Publicity stunt or signal of intent? This decision underscores JPMorgan’s ambition to modernize your brand keeping abreast of market trends and targeting a younger clientele.

  • The banking giant said the risk “of being left behind is worth the extra investment needed to get started” in the race to build a presence in the metaverse.

But the tangibility of JPMorgan’s new metaverse presence seems negligible to its clients:

  • No banking services are currently offered.
  • Decentraland range is minimal. It only has around 300,000 monthly active users and just 18,000 daily users, according to Yahoo Finance, although those numbers are growing rapidly.
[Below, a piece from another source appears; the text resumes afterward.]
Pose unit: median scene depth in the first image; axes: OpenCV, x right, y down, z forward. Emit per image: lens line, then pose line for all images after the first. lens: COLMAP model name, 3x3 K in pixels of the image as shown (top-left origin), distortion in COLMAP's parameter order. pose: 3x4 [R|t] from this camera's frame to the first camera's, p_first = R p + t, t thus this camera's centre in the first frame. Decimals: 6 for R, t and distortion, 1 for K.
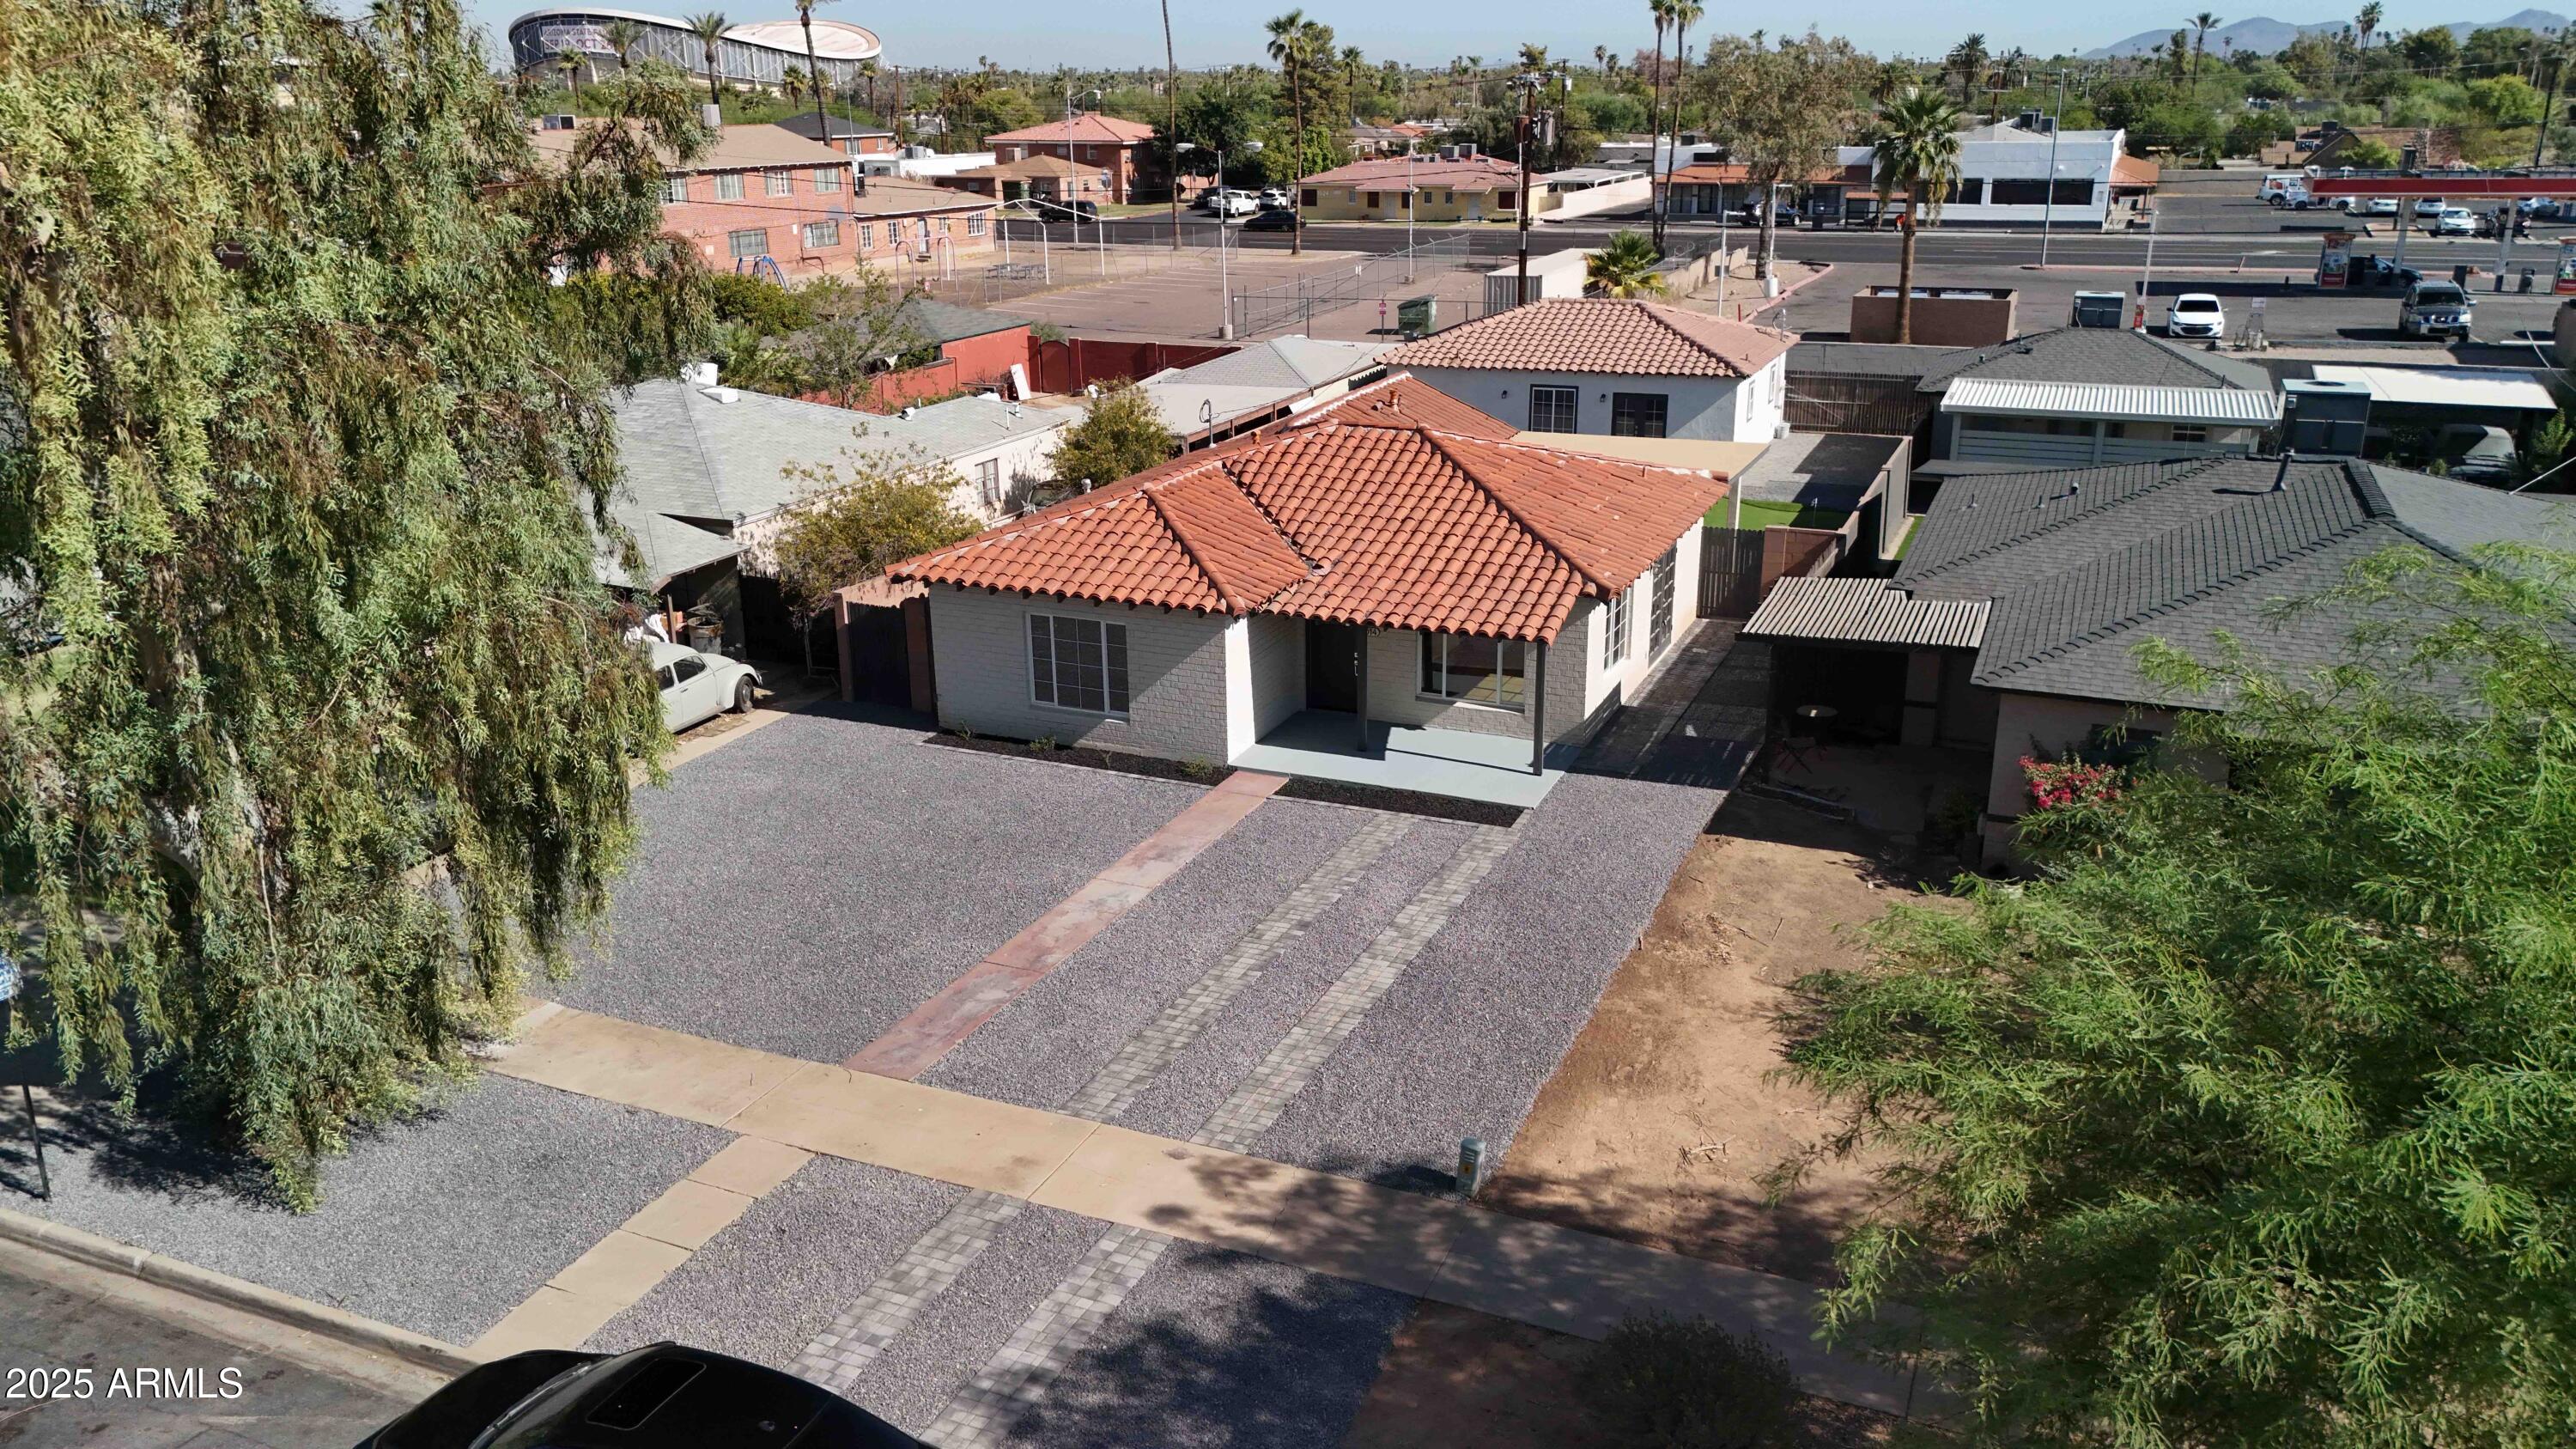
lens RADIAL K [[1912.1, 0, 1288.0], [0, 1912.1, 724.5], [0, 0, 1]] dist [0.004895, 0.001214]
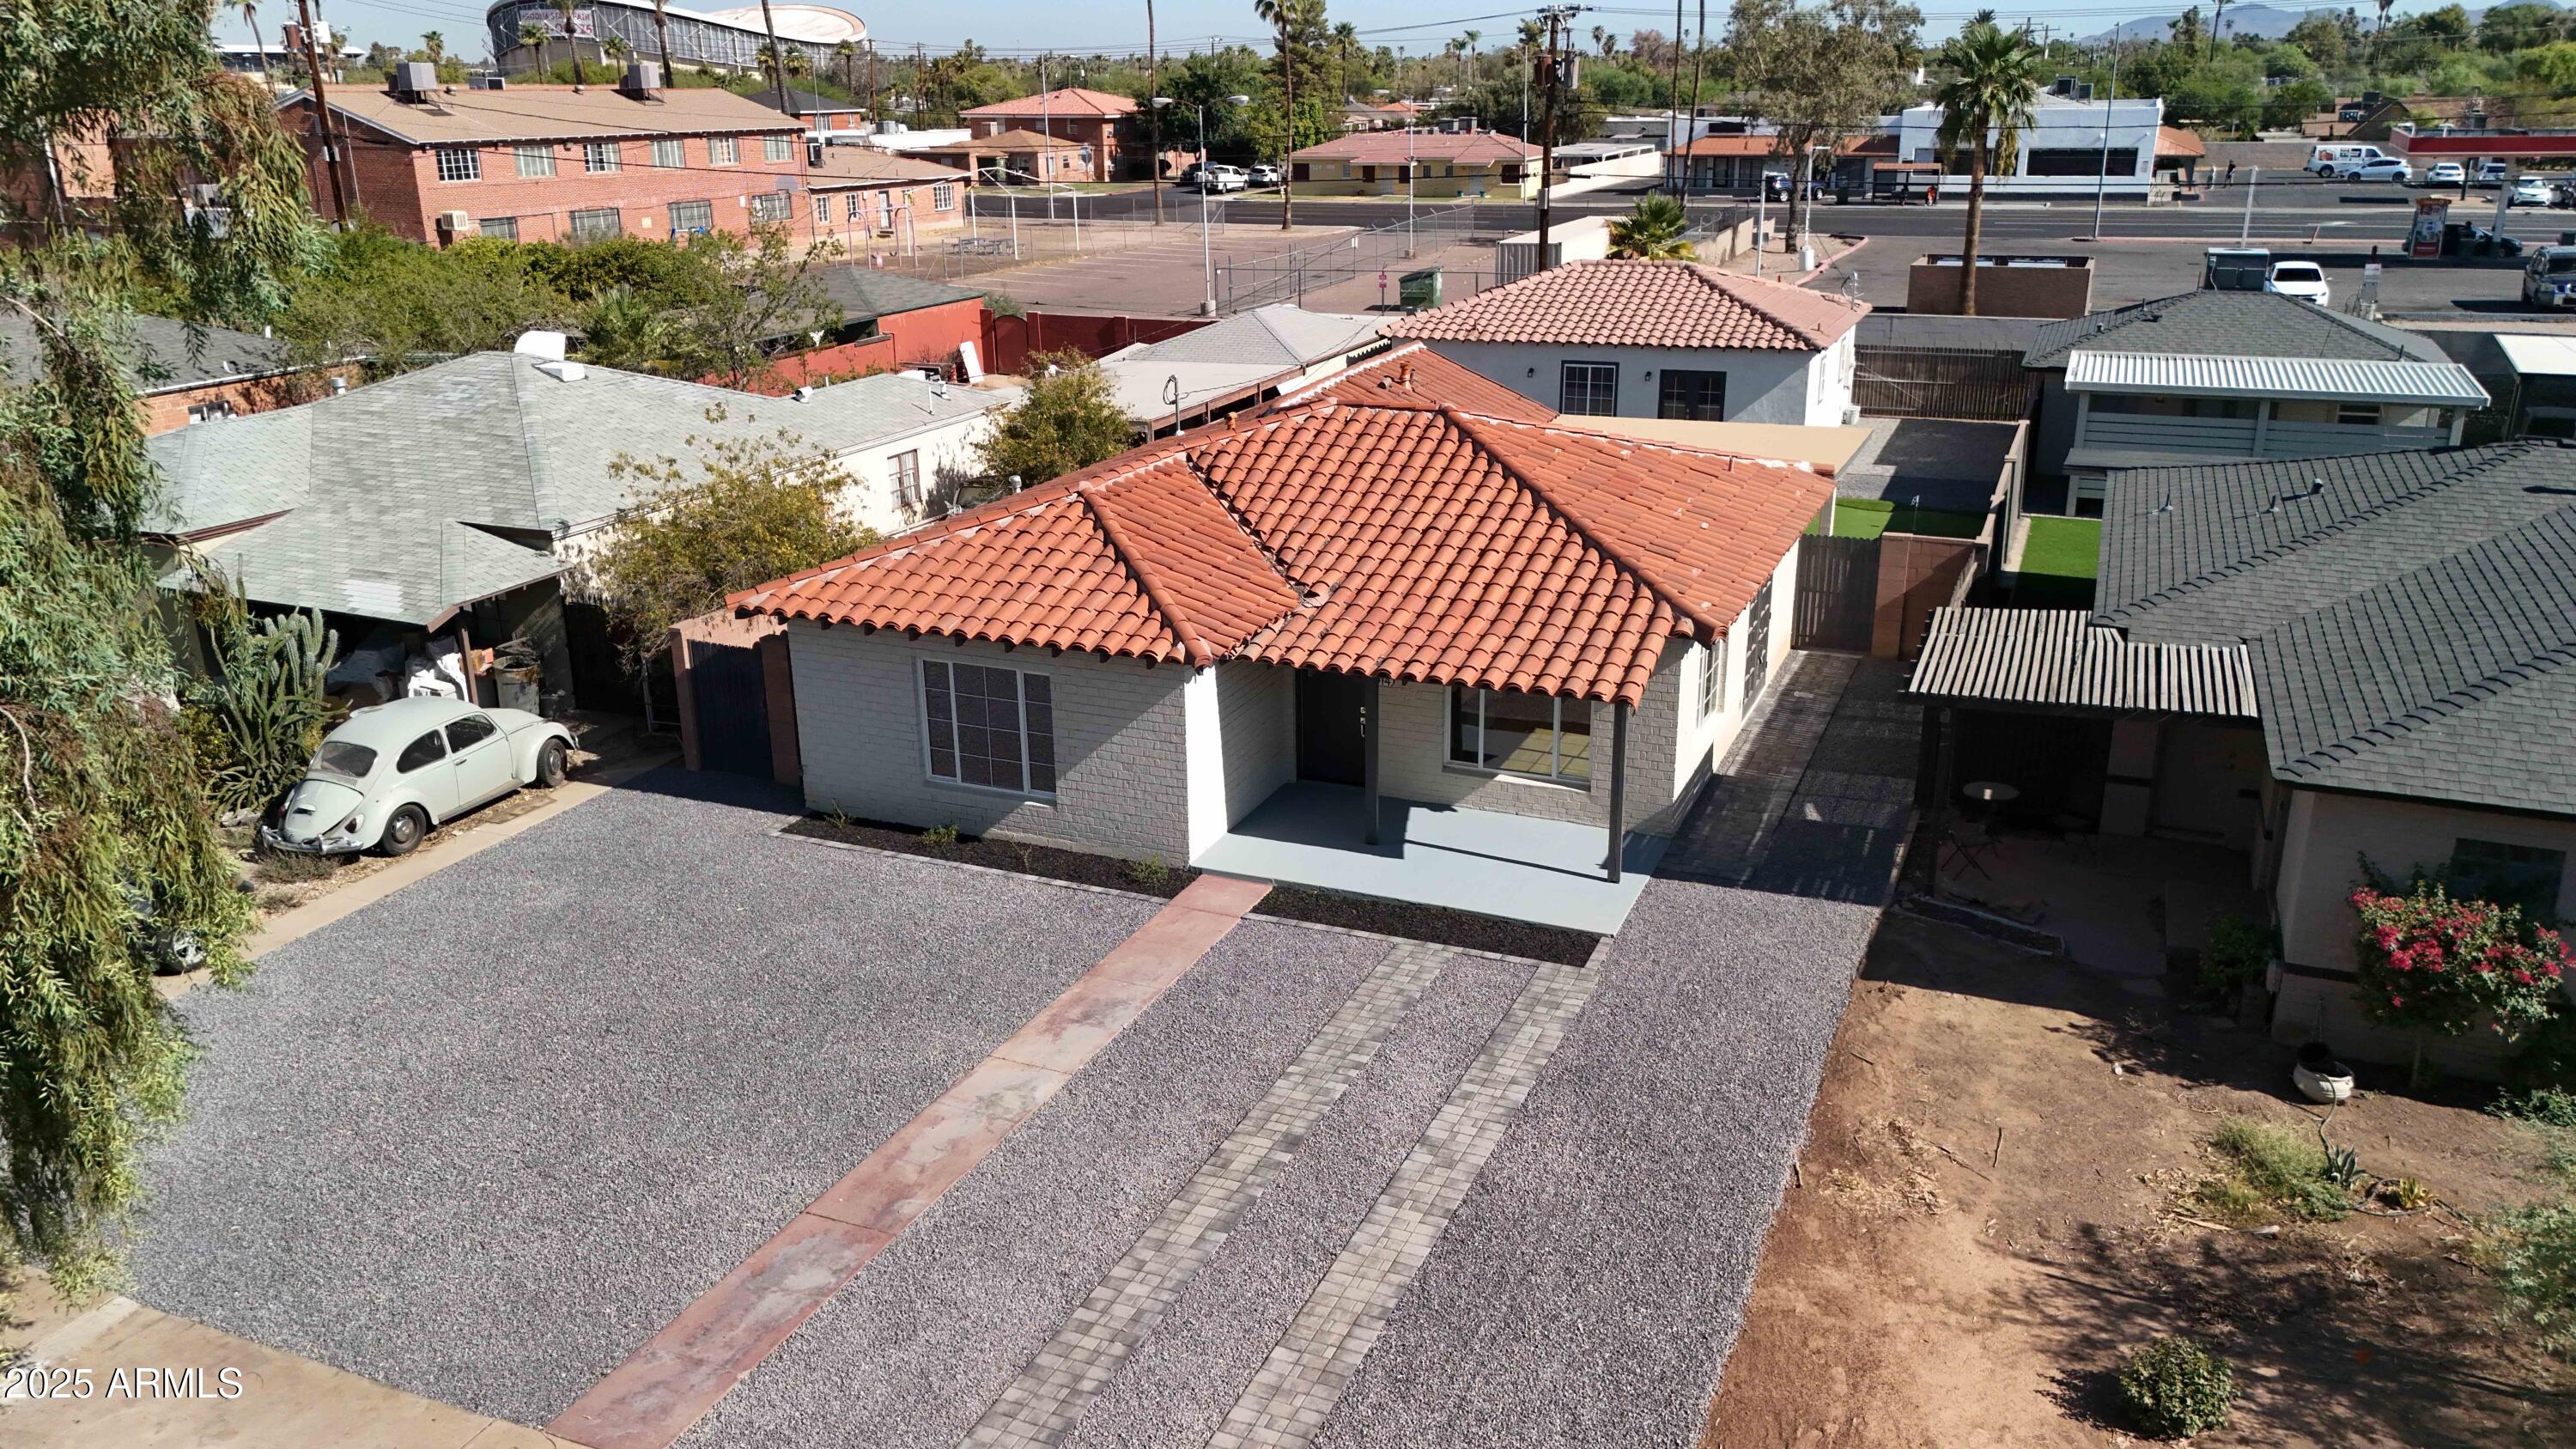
lens RADIAL K [[1910.5, 0, 1288.0], [0, 1910.5, 724.5], [0, 0, 1]] dist [0.008432, -0.003639]
pose [[0.999990, -0.002989, 0.003201, 0.003688], [0.002973, 0.999983, 0.004937, -0.032374], [-0.003215, -0.004927, 0.999983, 0.234107]]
What’s next for the banking metaverse?

  • Other investment banks will enter the metaverse: While no other major incumbent bank has dipped their toes into the metaverse, some have recently spoken of its enormous potential. Morgan Stanley put the future market value of the metaverse in China at $8 trillion, the same amount Goldman Sachs forecast for the global market.
  • Bank branches are here to stay: Consumers are still waiting 39% of their banking activity to direct human assistance by 2024. The number of bank branches may be declining, but while customer expectations of them remain, they will not completely disappear.
  • Consumers wary of virtual banking services: About 20-30% of people cite concerns about data security and fraud as a reason for not going digital-only with their banking services. The Metaverse itself is unlikely to allay concerns, as 50% people fear that it is too easy for hackers to impersonate others.